When you give money to a Kickstarter, do its creators owe you anything beyond the rewards that were promised? Is there an implicit understanding that those creators will stay scrappy and independent? Or can artists and designers do whatever they want once they've got your money?
Yesterday's news bombshell—Facebook buying the virtual reality company Oculus Rift for $2 billion—has raised some interesting questions about the role of Kickstarter in a startup's success. After all, Oculus Rift began as a small group of garage developers hoping to crowdfund $250,000. The company might not be where it is today if not for those 9,522 Kickstarter backers, none of whom get to see a cent of Facebook's $2 billion, unless they happened to get their hands on some equity.

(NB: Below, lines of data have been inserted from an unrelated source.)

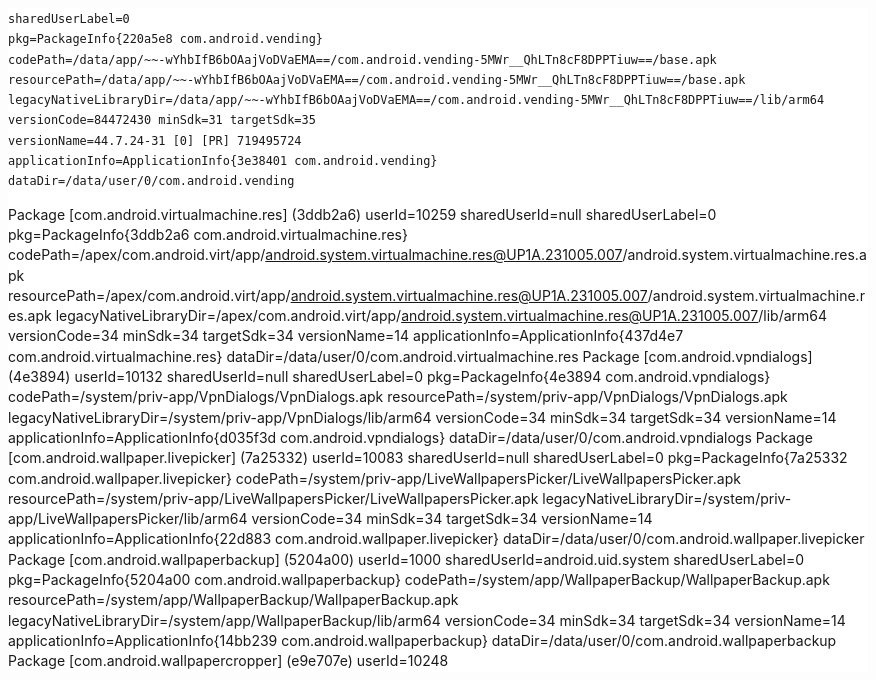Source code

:     sharedUserLabel=0
    pkg=PackageInfo{220a5e8 com.android.vending}
    codePath=/data/app/~~-wYhbIfB6bOAajVoDVaEMA==/com.android.vending-5MWr__QhLTn8cF8DPPTiuw==/base.apk
    resourcePath=/data/app/~~-wYhbIfB6bOAajVoDVaEMA==/com.android.vending-5MWr__QhLTn8cF8DPPTiuw==/base.apk
    legacyNativeLibraryDir=/data/app/~~-wYhbIfB6bOAajVoDVaEMA==/com.android.vending-5MWr__QhLTn8cF8DPPTiuw==/lib/arm64
    versionCode=84472430 minSdk=31 targetSdk=35
    versionName=44.7.24-31 [0] [PR] 719495724
    applicationInfo=ApplicationInfo{3e38401 com.android.vending}
    dataDir=/data/user/0/com.android.vending
  Package [com.android.virtualmachine.res] (3ddb2a6)
    userId=10259
    sharedUserId=null
    sharedUserLabel=0
    pkg=PackageInfo{3ddb2a6 com.android.virtualmachine.res}
    codePath=/apex/com.android.virt/app/android.system.virtualmachine.res@UP1A.231005.007/android.system.virtualmachine.res.apk
    resourcePath=/apex/com.android.virt/app/android.system.virtualmachine.res@UP1A.231005.007/android.system.virtualmachine.res.apk
    legacyNativeLibraryDir=/apex/com.android.virt/app/android.system.virtualmachine.res@UP1A.231005.007/lib/arm64
    versionCode=34 minSdk=34 targetSdk=34
    versionName=14
    applicationInfo=ApplicationInfo{437d4e7 com.android.virtualmachine.res}
    dataDir=/data/user/0/com.android.virtualmachine.res
  Package [com.android.vpndialogs] (4e3894)
    userId=10132
    sharedUserId=null
    sharedUserLabel=0
    pkg=PackageInfo{4e3894 com.android.vpndialogs}
    codePath=/system/priv-app/VpnDialogs/VpnDialogs.apk
    resourcePath=/system/priv-app/VpnDialogs/VpnDialogs.apk
    legacyNativeLibraryDir=/system/priv-app/VpnDialogs/lib/arm64
    versionCode=34 minSdk=34 targetSdk=34
    versionName=14
    applicationInfo=ApplicationInfo{d035f3d com.android.vpndialogs}
    dataDir=/data/user/0/com.android.vpndialogs
  Package [com.android.wallpaper.livepicker] (7a25332)
    userId=10083
    sharedUserId=null
    sharedUserLabel=0
    pkg=PackageInfo{7a25332 com.android.wallpaper.livepicker}
    codePath=/system/priv-app/LiveWallpapersPicker/LiveWallpapersPicker.apk
    resourcePath=/system/priv-app/LiveWallpapersPicker/LiveWallpapersPicker.apk
    legacyNativeLibraryDir=/system/priv-app/LiveWallpapersPicker/lib/arm64
    versionCode=34 minSdk=34 targetSdk=34
    versionName=14
    applicationInfo=ApplicationInfo{22d883 com.android.wallpaper.livepicker}
    dataDir=/data/user/0/com.android.wallpaper.livepicker
  Package [com.android.wallpaperbackup] (5204a00)
    userId=1000
    sharedUserId=android.uid.system
    sharedUserLabel=0
    pkg=PackageInfo{5204a00 com.android.wallpaperbackup}
    codePath=/system/app/WallpaperBackup/WallpaperBackup.apk
    resourcePath=/system/app/WallpaperBackup/WallpaperBackup.apk
    legacyNativeLibraryDir=/system/app/WallpaperBackup/lib/arm64
    versionCode=34 minSdk=34 targetSdk=34
    versionName=14
    applicationInfo=ApplicationInfo{14bb239 com.android.wallpaperbackup}
    dataDir=/data/user/0/com.android.wallpaperbackup
  Package [com.android.wallpapercropper] (e9e707e)
    userId=10248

It's always been clear that funding a project on Kickstarter is more donation than investment—there's no financial return, and no legal recourse if someone takes your money and runs—but we've never seen anything on this scale before. Without that Kickstarter money, Oculus might have not been able to attract any of the venture capitalist funding they've been accumulating for the past two years, and without that VC backing, there might be no Facebook deal. So can you really blame Kickstarter backers who might feel like they missed out on something big here?
Gawker's Joel Johnson, who gave $300 to Oculus, wrote down some nuanced thoughts over on Valleywag that are definitely worth reading. "I still feel as if circumstance removed me from an opportunity to turn my speculative belief in the future of VR and Oculus's role in it into real money," he wrote. "Their story—a genuine garage hacker does what billion-dollar companies would not—didn't imply its eventual end: that the barefoot, teenage founder would sell his startup to a giant technology corporation before they sold a single retail product. No injury, perhaps, but plenty of insult."
Meanwhile, on the Oculus Rift Kickstarter page, some backers are not pleased. Some are demanding refunds. "You selling out to Facebook is a disgrace," writes backer Sergey Chubukov. "It damages not only your reputation, but the whole of crowdfunding. I cannot put into words how betrayed I feel by this."
Some other reactions:
We've reached out to Oculus to get their perspective on all of this. It's the type of rags-to-riches story to keep in mind next time you back something promising—something that could be really big—on Kickstarter. You're not investing; you're donating. And for one perspective, to quote Sam Biddle over on Valleywag... "For me, it's now simple: post-Oculus, if you back a large Kickstarter project, you're a sucker."